___ 本文
Bridgestone Commonality Modularity Architecture

BCMAというのはBridgestone Commonality Modularity Architectureの略。

製品を開発する際に、製品そのものを開発目標とするのではなく、一定のパートごとに開発目標を設定し、それらを組み合わせることで効率がよく、製品の要求性能を満たしやくするというもの。

たとえばタイヤの場合、ケース、カーカス、トレッドという3つのパートに分けて開発し、その組み合わせによって、理想的な製品(タイヤ)をアウトプットするという考え。

ENLITEN(エンライトン)は商品性を向上するために考えられた設計基盤技術で、「BCMA」を元に商品性を向上していくことを目的としている。

タイヤの場合はある性能を向上すると相反するほかの性能がダウンする傾向にある。たとえば、グリップをよくすると燃費が落ちるといった性能だ。

ENLITENの考え方では、まずすべての性能を目一杯引き上げた製品を開発する。
つまり、レーダーチャートそもののが大きくなるような製品作りだ。

そうしておいてさらに目指す性能を向上する。

もともとレーダーチャートが大きくしたもので、グリップを上げたタイヤを作り、乗り心地をアップすることなく維持できれば、従来よりもグリップもよく乗り心地もいいタイヤができるというわけだ。

そうした商品開発をするのがENLITEN、それを実現する技術がBCMAである。

ENLITENを用いた製品は欧州向けEV用タイヤとして2023年1月に発売されたトランザ6、同年5月に北米向けのEV用タイヤとしてリリースしたトランザEV、また、日本ではフルモデルチェンジしたいすゞエルフや三菱ふそうのeキャンターに採用されているR202がこのENLITENの思想を生かしたモデルとなっている。

使用済みタイヤリサイクルに向けての試みと新しいタイヤ素材

今や製造業は作って売るだけでは成り立たない。
製造時、販売時での環境性能の高さはもちろん、最終処分までを考えてモノ作りが求められている。
______
必須課題 —
(1) 本文の「ENLITENの考え方では、まずすべての性能を目一杯引き上げた製品を開発する。」から「今や製造業は作って売るだけでは成り立たない。」までを、一字も変えずに出力してください。
(2) 本文によると、トランザ6はいつ、どの地域向けに発売されましたか？
これらの記録は本文とは関係ありません。
___ 記録一覧
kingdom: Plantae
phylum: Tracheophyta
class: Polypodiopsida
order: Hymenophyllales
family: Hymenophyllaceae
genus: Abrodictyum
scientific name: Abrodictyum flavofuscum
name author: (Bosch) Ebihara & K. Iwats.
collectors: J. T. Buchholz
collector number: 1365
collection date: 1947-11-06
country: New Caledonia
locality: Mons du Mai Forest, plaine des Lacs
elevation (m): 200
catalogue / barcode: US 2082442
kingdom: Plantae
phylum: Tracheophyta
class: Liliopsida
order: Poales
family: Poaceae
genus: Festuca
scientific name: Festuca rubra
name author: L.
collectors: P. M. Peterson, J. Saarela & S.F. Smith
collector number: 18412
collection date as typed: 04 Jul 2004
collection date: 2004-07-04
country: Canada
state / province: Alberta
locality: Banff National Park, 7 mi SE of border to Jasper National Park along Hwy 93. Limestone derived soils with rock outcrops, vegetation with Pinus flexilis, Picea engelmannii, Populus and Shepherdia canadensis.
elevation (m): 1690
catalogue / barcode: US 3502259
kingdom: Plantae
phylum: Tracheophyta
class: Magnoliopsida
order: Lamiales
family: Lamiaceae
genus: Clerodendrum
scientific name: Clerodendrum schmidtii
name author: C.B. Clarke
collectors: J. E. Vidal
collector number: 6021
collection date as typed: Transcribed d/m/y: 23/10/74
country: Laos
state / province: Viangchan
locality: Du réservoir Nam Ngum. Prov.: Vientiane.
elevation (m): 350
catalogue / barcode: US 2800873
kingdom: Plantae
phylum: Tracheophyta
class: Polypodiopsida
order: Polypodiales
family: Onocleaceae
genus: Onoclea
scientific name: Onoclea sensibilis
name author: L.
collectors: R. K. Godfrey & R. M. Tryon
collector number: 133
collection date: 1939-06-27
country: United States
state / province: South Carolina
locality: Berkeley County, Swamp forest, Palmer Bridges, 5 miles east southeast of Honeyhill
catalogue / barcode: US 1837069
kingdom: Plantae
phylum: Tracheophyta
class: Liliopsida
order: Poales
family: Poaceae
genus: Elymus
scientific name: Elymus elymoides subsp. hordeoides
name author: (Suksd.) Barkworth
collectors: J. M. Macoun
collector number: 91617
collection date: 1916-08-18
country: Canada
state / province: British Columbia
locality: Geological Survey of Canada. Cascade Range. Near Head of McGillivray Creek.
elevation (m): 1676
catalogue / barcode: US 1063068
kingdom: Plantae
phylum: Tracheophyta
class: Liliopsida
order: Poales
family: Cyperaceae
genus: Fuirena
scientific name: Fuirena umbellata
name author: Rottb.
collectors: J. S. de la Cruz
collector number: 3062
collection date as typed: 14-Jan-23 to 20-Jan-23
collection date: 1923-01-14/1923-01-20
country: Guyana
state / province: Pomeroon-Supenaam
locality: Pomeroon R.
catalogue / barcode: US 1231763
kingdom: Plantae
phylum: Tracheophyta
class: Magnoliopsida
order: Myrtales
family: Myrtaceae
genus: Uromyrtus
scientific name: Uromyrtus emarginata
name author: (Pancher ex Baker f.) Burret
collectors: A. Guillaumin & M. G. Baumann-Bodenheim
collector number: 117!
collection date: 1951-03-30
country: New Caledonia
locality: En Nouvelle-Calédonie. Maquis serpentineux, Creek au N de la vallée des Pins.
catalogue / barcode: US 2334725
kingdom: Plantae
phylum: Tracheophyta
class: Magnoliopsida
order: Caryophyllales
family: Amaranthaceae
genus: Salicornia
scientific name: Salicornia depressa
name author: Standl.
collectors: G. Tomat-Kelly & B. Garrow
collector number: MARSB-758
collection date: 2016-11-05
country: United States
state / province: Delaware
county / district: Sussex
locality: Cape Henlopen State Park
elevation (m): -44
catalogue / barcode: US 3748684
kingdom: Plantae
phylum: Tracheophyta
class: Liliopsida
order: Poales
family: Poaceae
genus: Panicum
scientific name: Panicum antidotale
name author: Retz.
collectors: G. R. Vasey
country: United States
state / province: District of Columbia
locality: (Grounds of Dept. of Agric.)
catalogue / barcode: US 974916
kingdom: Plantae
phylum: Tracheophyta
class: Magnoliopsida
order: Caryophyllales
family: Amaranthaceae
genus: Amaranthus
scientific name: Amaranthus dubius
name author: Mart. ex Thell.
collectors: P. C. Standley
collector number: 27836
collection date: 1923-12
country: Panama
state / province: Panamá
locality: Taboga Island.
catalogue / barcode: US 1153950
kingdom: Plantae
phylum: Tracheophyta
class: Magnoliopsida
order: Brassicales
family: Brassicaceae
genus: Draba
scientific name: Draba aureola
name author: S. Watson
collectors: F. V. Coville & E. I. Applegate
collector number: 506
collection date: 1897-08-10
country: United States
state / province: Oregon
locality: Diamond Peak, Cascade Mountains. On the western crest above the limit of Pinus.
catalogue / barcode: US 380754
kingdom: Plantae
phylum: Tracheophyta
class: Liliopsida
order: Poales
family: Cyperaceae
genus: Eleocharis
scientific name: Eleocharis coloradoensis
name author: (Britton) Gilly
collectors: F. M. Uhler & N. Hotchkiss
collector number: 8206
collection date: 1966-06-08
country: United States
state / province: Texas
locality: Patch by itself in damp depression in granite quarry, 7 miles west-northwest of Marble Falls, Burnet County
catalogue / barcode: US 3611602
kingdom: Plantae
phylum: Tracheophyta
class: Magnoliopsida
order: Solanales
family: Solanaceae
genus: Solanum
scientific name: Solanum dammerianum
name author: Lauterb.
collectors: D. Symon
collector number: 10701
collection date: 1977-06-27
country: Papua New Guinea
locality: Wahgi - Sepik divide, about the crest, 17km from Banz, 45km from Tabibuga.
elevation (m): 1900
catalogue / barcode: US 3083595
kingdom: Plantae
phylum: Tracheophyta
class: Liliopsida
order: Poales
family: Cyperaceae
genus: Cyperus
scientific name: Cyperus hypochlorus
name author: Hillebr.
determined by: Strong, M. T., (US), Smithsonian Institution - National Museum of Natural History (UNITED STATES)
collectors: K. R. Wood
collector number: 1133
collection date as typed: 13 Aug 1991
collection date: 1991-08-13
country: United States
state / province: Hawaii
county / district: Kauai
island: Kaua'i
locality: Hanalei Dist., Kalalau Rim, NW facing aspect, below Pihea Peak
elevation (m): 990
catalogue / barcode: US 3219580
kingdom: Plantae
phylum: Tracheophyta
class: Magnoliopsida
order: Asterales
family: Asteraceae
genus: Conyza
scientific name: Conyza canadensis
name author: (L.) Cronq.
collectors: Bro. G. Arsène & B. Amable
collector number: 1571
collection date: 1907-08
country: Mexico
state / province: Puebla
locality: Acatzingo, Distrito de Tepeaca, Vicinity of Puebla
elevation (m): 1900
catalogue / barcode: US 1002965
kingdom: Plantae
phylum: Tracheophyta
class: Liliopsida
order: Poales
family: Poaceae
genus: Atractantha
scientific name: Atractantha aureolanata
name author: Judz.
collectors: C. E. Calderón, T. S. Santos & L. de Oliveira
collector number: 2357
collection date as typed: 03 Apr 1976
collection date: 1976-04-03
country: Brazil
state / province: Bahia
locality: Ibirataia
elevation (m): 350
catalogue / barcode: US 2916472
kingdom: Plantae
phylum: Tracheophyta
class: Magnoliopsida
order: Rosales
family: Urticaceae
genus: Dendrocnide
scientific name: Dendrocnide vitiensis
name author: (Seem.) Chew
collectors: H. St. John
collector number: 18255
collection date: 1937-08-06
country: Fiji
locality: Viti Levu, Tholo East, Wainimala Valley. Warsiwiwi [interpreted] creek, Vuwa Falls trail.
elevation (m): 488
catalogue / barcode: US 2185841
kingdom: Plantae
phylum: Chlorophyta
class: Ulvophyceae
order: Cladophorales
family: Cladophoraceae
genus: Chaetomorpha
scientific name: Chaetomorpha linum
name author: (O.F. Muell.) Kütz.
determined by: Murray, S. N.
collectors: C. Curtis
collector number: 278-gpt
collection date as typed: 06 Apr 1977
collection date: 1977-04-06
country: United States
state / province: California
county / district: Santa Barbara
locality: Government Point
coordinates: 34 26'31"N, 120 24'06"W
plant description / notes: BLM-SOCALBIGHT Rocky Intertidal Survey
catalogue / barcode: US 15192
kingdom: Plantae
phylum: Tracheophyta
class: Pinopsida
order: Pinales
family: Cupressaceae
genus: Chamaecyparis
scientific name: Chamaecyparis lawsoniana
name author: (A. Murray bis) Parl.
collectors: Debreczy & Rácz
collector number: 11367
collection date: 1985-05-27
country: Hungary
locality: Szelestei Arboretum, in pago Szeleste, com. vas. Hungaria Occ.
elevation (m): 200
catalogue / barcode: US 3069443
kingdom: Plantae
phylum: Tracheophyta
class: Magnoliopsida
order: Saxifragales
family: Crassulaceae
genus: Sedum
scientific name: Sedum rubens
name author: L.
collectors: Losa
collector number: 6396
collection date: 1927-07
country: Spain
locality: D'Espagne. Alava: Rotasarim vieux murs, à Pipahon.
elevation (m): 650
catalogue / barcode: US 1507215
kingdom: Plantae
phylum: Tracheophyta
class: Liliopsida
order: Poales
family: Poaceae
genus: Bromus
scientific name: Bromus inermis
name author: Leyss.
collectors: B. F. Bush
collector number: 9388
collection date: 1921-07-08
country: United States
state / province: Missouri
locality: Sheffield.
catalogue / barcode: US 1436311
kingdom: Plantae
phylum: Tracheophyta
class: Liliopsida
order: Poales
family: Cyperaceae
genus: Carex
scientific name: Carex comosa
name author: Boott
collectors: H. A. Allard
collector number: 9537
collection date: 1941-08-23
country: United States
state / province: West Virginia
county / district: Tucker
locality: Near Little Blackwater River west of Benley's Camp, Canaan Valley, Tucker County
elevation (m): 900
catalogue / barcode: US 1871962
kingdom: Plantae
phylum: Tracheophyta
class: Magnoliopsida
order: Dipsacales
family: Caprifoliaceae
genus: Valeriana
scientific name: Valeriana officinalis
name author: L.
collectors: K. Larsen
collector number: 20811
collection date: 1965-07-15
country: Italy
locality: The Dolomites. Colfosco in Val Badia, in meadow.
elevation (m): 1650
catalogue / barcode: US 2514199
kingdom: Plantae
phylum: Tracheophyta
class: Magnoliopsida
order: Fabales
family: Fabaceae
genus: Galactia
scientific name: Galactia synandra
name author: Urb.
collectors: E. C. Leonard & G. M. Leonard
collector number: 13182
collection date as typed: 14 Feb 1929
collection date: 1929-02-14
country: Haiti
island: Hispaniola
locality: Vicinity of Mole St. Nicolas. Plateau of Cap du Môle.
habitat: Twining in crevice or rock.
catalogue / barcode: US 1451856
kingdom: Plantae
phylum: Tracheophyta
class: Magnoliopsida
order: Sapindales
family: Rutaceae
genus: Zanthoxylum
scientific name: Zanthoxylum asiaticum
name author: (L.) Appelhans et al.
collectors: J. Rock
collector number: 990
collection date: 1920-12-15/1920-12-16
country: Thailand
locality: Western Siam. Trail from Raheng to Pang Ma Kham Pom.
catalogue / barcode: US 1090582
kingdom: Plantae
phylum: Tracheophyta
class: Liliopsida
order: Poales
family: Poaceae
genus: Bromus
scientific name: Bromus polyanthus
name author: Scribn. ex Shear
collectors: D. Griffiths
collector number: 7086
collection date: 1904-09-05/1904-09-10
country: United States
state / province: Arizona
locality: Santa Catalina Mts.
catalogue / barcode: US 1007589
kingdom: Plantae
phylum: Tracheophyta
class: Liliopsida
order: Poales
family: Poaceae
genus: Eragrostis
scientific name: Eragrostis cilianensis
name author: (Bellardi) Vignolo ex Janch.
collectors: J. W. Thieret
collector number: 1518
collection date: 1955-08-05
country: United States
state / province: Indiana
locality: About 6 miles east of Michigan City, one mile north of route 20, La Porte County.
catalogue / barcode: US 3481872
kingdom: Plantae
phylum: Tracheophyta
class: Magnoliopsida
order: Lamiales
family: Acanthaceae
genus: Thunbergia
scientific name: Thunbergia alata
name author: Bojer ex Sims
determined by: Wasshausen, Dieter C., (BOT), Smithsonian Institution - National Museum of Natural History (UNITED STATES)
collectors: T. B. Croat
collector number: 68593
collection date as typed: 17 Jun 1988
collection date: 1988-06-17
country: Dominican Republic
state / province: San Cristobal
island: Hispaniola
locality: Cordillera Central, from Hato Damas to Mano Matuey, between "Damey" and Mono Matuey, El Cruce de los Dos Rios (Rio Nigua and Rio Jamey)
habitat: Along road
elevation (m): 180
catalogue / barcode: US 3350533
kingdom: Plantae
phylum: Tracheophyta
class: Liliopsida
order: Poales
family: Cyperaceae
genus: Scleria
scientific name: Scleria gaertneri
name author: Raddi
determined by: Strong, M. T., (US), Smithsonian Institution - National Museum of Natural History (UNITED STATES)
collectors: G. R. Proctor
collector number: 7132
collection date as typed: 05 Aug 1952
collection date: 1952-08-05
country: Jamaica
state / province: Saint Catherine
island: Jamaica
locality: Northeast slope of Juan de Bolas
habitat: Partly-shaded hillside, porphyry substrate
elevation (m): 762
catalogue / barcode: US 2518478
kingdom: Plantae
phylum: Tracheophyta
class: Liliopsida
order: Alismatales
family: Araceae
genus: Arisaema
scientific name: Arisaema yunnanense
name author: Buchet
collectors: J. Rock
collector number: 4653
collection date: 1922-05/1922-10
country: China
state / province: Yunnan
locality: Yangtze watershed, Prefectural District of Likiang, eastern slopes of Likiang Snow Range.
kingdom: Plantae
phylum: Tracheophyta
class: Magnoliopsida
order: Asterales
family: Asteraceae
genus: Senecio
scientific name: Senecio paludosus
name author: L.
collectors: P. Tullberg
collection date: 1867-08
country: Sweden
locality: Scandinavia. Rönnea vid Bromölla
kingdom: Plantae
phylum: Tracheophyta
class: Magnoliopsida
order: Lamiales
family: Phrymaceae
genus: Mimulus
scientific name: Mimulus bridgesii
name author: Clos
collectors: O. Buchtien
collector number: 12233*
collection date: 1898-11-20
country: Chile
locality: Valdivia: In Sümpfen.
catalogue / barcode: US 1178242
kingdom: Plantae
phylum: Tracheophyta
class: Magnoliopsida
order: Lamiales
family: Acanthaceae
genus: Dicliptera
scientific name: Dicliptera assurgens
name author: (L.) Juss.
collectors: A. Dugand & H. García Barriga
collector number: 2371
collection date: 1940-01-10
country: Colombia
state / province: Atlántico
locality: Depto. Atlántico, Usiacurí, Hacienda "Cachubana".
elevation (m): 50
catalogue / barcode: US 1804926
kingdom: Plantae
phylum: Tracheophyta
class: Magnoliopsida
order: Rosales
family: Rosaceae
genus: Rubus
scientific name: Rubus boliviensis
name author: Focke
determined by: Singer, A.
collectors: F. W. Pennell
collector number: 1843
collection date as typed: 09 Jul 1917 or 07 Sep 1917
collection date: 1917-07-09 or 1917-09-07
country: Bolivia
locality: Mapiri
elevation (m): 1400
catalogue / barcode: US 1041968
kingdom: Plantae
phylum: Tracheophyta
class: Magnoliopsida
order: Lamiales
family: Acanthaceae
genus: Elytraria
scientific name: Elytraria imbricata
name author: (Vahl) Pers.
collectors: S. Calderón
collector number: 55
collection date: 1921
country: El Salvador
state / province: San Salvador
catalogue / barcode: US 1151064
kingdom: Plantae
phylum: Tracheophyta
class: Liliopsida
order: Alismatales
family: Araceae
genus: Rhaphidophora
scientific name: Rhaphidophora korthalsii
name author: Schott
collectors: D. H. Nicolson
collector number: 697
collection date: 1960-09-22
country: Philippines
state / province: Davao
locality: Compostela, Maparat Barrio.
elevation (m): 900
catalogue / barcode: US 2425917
______
解答一覧 —
(1)
ENLITENの考え方では、まずすべての性能を目一杯引き上げた製品を開発する。
つまり、レーダーチャートそもののが大きくなるような製品作りだ。

そうしておいてさらに目指す性能を向上する。

もともとレーダーチャートが大きくしたもので、グリップを上げたタイヤを作り、乗り心地をアップすることなく維持できれば、従来よりもグリップもよく乗り心地もいいタイヤができるというわけだ。

そうした商品開発をするのがENLITEN、それを実現する技術がBCMAである。

ENLITENを用いた製品は欧州向けEV用タイヤとして2023年1月に発売されたトランザ6、同年5月に北米向けのEV用タイヤとしてリリースしたトランザEV、また、日本ではフルモデルチェンジしたいすゞエルフや三菱ふそうのeキャンターに採用されているR202がこのENLITENの思想を生かしたモデルとなっている。

使用済みタイヤリサイクルに向けての試みと新しいタイヤ素材

今や製造業は作って売るだけでは成り立たない。

(2) 2023年1月に、欧州向けのEV用タイヤとして発売されました。